4. You can borrow up to 75% of the UST, but I recommend about 25% LTV

5. Deposit UST to earn 19.5% APY

Pros: Earn UST and aUST increases production

Cons: Conversion requires gas; leverage and the risk of smart contracts; APY may not last forever

When depositing UST, you receive aUST in return. At this point, you can get additional benefits with aUST without taking too much risk. For example, there is a policy called Delta Neutral on mirror Protocol, and Aperture Finance can automate this.

Risk: 5/10

The market is not good? How to make ETH passive lying earned

Method 5: Use the Nexus protocol on Terra

Putting your bETH on Terra and depositing it in the Nexus Protocol at an annual rate of 6.45% is very simple.

The market is not good? How to make ETH passive lying earned

Method 6: Use ETH in a liquidity pool

You can offer ETH as a liquid trading pair, for example you can pair ETH - USDC on the agreement and earn profits. But again, the gas for this operation on the Ethereum mainnet is too high.

solution:

You can bridge ETH to different chains. By bridging it to other public chains, you can not only maintain the value of ETH, but also significantly reduce your gas cost in the long run. These chains include L2 chains such as MATIC and Arbitrum, and L1 chains such as AVAX and FTM. I think FTM has the most revenue opportunities right now.

You can use SpookySwap to convert your ETH to wETH and connect it from the Ethereum main bridge to the FTM network. This way, you can use your own wETH in FTM's liquidity pairs.

In the bridging process, it is necessary to pay attention not only to the gas problem, but also to consider the risk of cross-chain bridge. Wormhole was hacked last week that led to most of the ETH theft, but fortunately people got compensation from the parent company. But not all cross-chain bridges have "rich dads" like Jump Trading backing them.

The market is not good? How to make ETH passive lying earned

Method 7: Use Tarot on FTM

Deposit your wETH with Tarot Finance for unilateral pledge at an annual interest rate of 6.6%.

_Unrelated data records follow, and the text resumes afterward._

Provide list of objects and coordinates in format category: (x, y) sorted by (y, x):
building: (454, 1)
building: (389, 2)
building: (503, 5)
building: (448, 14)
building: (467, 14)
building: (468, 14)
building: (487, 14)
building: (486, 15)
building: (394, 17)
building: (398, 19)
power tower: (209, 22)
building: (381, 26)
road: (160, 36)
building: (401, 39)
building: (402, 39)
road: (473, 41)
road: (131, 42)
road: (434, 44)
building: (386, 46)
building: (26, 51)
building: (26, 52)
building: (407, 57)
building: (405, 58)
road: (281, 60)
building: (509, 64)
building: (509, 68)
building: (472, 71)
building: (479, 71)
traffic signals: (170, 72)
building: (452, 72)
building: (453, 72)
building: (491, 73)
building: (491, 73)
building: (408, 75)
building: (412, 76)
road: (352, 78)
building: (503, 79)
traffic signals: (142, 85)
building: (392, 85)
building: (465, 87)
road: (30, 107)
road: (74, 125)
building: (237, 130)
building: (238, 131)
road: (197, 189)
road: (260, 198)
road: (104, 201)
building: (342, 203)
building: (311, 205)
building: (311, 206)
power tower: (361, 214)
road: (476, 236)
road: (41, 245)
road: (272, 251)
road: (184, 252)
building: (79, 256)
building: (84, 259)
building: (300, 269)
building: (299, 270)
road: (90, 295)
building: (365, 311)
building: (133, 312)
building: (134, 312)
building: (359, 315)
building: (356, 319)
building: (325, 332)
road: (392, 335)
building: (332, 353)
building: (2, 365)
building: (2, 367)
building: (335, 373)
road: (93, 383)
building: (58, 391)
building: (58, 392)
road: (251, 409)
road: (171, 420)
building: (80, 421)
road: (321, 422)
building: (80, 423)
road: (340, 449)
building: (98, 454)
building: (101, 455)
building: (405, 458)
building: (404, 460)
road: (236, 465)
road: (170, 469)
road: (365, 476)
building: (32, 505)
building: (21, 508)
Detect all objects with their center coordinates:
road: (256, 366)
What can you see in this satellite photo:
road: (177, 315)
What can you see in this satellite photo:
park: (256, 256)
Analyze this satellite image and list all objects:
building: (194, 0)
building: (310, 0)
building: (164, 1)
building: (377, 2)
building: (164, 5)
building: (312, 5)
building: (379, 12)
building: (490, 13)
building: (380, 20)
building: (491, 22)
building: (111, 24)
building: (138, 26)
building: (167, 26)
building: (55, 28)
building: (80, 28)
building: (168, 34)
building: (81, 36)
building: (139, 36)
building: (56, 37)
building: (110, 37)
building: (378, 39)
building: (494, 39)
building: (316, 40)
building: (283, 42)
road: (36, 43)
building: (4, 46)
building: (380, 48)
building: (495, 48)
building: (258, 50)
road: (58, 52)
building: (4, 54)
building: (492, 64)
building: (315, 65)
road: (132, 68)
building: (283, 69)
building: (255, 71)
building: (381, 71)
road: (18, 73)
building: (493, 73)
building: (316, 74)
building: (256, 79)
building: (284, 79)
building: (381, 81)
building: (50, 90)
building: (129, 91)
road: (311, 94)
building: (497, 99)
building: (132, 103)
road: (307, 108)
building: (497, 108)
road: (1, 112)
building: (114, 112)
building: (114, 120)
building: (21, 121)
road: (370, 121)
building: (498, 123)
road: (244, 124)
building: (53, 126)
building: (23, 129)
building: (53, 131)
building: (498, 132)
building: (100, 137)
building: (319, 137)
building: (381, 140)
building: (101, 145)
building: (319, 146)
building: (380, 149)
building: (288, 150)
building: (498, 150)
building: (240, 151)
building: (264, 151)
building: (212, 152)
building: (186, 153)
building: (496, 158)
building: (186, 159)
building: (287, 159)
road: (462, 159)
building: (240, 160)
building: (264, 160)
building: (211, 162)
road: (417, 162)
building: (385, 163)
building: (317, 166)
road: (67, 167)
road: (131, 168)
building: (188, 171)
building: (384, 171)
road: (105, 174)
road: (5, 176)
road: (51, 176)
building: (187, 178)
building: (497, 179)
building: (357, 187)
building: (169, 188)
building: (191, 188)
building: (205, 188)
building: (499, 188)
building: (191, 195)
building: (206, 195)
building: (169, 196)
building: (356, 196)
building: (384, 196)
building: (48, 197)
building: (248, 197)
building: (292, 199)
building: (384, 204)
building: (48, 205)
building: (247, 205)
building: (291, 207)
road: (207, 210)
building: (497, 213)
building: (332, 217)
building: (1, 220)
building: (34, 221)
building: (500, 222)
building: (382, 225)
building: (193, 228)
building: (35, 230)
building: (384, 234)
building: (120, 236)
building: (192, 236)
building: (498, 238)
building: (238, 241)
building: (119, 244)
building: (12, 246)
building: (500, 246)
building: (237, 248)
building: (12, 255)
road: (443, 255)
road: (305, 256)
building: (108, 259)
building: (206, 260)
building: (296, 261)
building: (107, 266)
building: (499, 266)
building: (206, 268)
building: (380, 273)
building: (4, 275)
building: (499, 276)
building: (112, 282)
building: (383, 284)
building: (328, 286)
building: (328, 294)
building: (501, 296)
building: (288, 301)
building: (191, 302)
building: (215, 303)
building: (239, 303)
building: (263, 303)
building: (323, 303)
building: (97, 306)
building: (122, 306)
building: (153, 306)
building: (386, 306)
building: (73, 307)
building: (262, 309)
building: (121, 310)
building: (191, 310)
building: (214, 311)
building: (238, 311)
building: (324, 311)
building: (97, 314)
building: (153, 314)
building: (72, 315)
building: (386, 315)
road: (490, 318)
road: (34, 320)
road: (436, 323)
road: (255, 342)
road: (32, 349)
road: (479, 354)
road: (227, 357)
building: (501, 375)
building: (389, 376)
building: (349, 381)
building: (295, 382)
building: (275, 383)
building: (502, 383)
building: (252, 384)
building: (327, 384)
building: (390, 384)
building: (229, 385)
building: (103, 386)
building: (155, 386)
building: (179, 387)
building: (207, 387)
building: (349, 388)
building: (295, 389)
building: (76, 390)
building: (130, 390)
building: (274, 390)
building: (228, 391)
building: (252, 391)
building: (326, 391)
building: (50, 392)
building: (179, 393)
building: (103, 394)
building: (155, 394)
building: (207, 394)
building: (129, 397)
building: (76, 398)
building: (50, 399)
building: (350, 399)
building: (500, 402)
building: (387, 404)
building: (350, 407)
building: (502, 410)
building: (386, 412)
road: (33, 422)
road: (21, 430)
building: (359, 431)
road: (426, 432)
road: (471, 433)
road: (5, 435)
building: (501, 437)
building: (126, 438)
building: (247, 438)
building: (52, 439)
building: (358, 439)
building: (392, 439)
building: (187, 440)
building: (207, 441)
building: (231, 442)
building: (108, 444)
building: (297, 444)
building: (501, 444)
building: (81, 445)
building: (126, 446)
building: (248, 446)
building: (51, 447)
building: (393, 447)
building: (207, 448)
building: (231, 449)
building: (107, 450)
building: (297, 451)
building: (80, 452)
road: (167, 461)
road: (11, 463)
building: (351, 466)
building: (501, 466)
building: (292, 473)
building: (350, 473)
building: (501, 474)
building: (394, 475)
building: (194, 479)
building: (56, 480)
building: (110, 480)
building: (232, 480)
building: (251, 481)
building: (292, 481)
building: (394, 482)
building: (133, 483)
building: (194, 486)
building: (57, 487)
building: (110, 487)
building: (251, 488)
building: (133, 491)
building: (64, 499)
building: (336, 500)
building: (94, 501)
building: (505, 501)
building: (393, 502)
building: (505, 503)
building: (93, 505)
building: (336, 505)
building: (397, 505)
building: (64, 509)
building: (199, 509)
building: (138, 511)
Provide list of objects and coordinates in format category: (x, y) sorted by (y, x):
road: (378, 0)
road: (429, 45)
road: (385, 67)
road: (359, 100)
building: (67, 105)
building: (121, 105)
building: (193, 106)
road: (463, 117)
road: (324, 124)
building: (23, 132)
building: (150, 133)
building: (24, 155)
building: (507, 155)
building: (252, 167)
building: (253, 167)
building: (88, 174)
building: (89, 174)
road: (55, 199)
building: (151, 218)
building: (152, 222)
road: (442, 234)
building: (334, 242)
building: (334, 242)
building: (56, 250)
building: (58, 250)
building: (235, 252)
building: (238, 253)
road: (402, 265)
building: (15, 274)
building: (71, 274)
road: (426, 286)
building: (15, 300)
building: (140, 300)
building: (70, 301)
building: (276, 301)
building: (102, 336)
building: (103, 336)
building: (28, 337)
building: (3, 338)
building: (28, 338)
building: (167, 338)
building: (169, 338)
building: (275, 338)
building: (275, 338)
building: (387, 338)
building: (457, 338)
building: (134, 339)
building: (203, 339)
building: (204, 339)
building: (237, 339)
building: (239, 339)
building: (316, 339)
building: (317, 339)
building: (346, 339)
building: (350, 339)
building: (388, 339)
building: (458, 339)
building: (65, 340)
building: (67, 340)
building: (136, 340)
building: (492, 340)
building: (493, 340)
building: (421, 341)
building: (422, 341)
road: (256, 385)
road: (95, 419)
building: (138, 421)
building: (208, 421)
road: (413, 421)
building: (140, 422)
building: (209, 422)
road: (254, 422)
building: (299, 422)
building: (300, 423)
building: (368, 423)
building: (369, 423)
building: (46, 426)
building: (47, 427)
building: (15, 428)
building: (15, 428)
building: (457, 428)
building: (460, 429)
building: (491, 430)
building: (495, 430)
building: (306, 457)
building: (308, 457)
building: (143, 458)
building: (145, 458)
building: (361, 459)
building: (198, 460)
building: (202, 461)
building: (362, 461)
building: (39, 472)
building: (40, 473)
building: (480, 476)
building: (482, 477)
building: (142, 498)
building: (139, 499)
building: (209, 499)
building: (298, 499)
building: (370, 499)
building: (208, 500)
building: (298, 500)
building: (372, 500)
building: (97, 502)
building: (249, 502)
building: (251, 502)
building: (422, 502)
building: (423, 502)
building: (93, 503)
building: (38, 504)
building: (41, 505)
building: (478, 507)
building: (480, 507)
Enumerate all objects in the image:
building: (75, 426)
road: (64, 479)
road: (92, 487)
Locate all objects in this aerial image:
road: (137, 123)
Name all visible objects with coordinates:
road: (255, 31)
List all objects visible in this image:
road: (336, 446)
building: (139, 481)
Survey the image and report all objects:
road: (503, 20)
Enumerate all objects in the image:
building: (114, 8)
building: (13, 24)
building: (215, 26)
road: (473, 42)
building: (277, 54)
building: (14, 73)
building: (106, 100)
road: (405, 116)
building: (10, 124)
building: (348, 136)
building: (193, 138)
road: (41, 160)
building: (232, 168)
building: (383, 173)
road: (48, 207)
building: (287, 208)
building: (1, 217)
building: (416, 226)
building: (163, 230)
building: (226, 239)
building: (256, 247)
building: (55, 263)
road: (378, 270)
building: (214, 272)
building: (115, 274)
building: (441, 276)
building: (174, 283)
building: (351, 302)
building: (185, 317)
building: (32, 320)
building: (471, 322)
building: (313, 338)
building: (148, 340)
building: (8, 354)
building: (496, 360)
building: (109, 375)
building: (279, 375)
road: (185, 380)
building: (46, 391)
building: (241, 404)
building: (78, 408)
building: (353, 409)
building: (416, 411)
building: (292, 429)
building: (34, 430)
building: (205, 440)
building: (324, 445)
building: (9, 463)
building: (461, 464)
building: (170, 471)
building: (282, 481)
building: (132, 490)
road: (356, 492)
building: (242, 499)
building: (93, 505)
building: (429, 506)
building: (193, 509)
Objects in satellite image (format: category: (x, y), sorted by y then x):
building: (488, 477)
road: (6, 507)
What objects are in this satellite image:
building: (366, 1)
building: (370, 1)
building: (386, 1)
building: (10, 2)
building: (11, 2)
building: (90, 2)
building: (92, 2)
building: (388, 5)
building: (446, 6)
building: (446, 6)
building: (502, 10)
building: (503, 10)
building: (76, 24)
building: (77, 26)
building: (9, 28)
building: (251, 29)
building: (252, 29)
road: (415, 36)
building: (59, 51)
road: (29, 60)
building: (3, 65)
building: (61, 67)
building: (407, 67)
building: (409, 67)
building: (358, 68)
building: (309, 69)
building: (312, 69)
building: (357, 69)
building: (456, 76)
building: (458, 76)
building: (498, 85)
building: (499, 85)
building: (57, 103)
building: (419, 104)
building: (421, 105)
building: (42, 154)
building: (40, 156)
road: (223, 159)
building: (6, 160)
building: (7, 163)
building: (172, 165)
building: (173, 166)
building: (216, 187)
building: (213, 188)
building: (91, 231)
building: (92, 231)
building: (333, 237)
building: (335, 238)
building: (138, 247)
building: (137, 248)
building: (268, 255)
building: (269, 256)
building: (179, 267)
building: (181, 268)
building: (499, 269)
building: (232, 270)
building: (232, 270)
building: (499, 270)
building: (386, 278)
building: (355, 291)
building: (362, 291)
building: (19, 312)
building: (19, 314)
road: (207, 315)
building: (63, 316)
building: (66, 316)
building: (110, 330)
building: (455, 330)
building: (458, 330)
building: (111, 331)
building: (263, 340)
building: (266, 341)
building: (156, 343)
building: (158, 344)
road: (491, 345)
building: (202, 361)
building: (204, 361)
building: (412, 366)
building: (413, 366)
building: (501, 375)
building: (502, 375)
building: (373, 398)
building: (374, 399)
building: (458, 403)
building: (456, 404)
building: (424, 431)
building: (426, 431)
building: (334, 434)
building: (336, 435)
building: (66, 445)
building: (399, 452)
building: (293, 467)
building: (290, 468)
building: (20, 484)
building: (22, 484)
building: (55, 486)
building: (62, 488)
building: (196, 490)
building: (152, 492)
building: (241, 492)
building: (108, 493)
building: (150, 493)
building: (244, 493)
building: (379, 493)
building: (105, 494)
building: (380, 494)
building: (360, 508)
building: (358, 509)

The market is not good? How to make ETH passive lying earned

Method 8: Provide liquid trading pairs on FTM

There are two options here:

1. The Grand Orchestra strategy on Beethoven x, after providing FTM, WBTC, WETH three trading pairs, you can get BEETS as a return, with an annual interest rate of 31.18%.

2. FTM-WETH trading pairs on LiquidDriver have an annual interest rate of up to 48%. Similarly, you will reap the LQDR in return.

The market is not good? How to make ETH passive lying earned
The market is not good? How to make ETH passive lying earned

Pros: You can get high gains, especially when you get tokens that increase in value

Risks: Impermanent losses; possible decline in the price of acquired tokens; potential tax events; smart contract risks

Risk level: 7/10

How should you choose?

I think users have to find a balance between ease of use, risk levels, yield, and decentralization. For the general friend group, staking on platforms such as Coinbase is the most appropriate; for junior DeFi participants, bridging and moving to Nexus, Tarot, etc. benefits more; and I personally adopt the Anchor plus Mirror strategy.